Wednesday, August 23, 2017

317. More Adey, Oscar Wilde's Forgotten Friend

Recently, Oscar Wilde scholar Michael Seeney published an elegantly written and knowledgeable book about one of the most elusive figures of the 1890s: More Adey, Oscar Wilde's Forgotten Friend. Published by The Rivendale Press, the 114 pages include an index, 8 illustrations and 4 colour plates. It may be the 'definitive biography', although for a life of which so little is known or can be said with absolute certainty, the author decided it is best not to mention the word 'biography' at all.
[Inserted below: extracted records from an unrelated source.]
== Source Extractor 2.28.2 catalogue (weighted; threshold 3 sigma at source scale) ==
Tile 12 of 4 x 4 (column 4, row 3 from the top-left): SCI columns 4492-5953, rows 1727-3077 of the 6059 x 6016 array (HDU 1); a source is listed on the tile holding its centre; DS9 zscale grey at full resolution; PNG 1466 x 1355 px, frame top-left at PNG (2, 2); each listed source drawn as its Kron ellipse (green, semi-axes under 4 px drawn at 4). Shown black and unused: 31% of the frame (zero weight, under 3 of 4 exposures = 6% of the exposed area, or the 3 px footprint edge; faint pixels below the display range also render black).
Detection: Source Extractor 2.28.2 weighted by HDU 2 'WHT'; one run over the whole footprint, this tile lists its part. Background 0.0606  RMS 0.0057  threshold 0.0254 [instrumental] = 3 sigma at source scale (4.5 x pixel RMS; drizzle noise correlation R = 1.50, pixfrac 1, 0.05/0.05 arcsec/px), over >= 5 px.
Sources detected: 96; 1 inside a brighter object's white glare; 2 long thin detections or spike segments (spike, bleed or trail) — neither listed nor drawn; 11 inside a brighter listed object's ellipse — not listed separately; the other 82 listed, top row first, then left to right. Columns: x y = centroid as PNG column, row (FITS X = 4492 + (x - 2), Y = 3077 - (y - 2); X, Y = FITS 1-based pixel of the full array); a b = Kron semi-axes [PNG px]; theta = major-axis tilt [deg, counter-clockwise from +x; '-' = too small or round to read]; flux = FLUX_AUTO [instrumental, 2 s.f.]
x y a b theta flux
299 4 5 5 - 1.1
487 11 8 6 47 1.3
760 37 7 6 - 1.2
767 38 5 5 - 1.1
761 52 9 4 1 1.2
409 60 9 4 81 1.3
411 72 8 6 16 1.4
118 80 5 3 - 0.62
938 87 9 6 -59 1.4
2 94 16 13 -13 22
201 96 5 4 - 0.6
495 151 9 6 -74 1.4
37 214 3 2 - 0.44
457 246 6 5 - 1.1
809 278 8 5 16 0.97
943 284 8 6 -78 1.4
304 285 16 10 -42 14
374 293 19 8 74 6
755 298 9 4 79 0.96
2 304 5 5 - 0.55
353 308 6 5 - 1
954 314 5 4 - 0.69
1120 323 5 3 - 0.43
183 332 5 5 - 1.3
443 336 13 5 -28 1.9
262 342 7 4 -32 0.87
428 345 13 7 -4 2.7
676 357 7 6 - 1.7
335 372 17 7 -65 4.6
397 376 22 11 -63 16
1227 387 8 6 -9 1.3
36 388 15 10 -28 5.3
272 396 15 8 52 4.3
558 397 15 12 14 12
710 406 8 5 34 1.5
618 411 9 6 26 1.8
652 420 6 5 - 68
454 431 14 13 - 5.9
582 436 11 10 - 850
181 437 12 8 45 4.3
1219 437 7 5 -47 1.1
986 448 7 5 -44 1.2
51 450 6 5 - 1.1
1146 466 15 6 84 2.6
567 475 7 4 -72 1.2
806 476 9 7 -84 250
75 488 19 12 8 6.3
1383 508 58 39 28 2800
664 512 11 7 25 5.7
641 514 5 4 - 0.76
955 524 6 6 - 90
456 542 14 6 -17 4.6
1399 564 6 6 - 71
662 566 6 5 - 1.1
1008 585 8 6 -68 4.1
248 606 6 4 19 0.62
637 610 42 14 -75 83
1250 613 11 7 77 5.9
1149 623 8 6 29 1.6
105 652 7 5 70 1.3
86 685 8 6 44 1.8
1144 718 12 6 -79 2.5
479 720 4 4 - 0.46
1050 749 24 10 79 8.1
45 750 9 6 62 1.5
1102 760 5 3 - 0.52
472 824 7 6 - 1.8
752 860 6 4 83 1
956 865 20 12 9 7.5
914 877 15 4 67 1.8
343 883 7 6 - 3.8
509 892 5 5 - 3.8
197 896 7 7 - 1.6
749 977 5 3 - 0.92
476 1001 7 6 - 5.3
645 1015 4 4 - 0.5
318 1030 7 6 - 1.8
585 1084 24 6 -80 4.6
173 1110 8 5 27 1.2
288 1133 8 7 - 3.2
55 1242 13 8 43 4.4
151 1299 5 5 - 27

Michael Seeney, More Adey, Oscar Wilde's Forgotten Friend (2017)
In Oscar Wilde's biographies Adey (1858-1942) is only mentioned in passing; he was not one of the notorious figures of the Wilde circles, and led a private life. There are only 'snippets of material', apart from the twenty-four letters to Wilde that have survived (for Wilde's letters to Adey, see The Complete Letters of Oscar Wilde, 2000). Seeney has collected all of the snippets, and, for the earliest years, added material about the family home, and the friends Adey met at college in Oxford. His whereabouts between 1881 and 1890 are a mystery. Three chapters are devoted to Oscar Wilde ('The Wilde Circle', 'Wilde in Prison', and 'Dieppe and After'). During the early nineties Adey published some translations, using the pen-name William Wilson. His greatest achievement was to sort out financial problems for Oscar Wilde during his imprisonment, and securing funds for Wilde after his release, even though Wilde called him 'the most solemn donkey that ever stepped'.


Michael Seeney, More Adey, Oscar Wilde's Forgotten Friend (2017)
After Wilde's death, Adey was involved in the Carfax Gallery and the Burlington Magazine. His friendship with Robert Ross, and Wilde's son Vyvyan Holland, are the threads that can be followed here. Holland took some photographs of Adey.

Adey's last years - from 1925 to 1942 - were spent in an asylum. Most of the Wilde material in his possession had already left his collection before the contents of his house was sold in 1926.

It is a rather sad story, and we do not get to know Adey intimately - he was an aloof character anyway, - but Seeney has made his life story as entertaining as could be hoped for. You should read it.

For sale at the Rivendale Press, its price being a mere £12,50.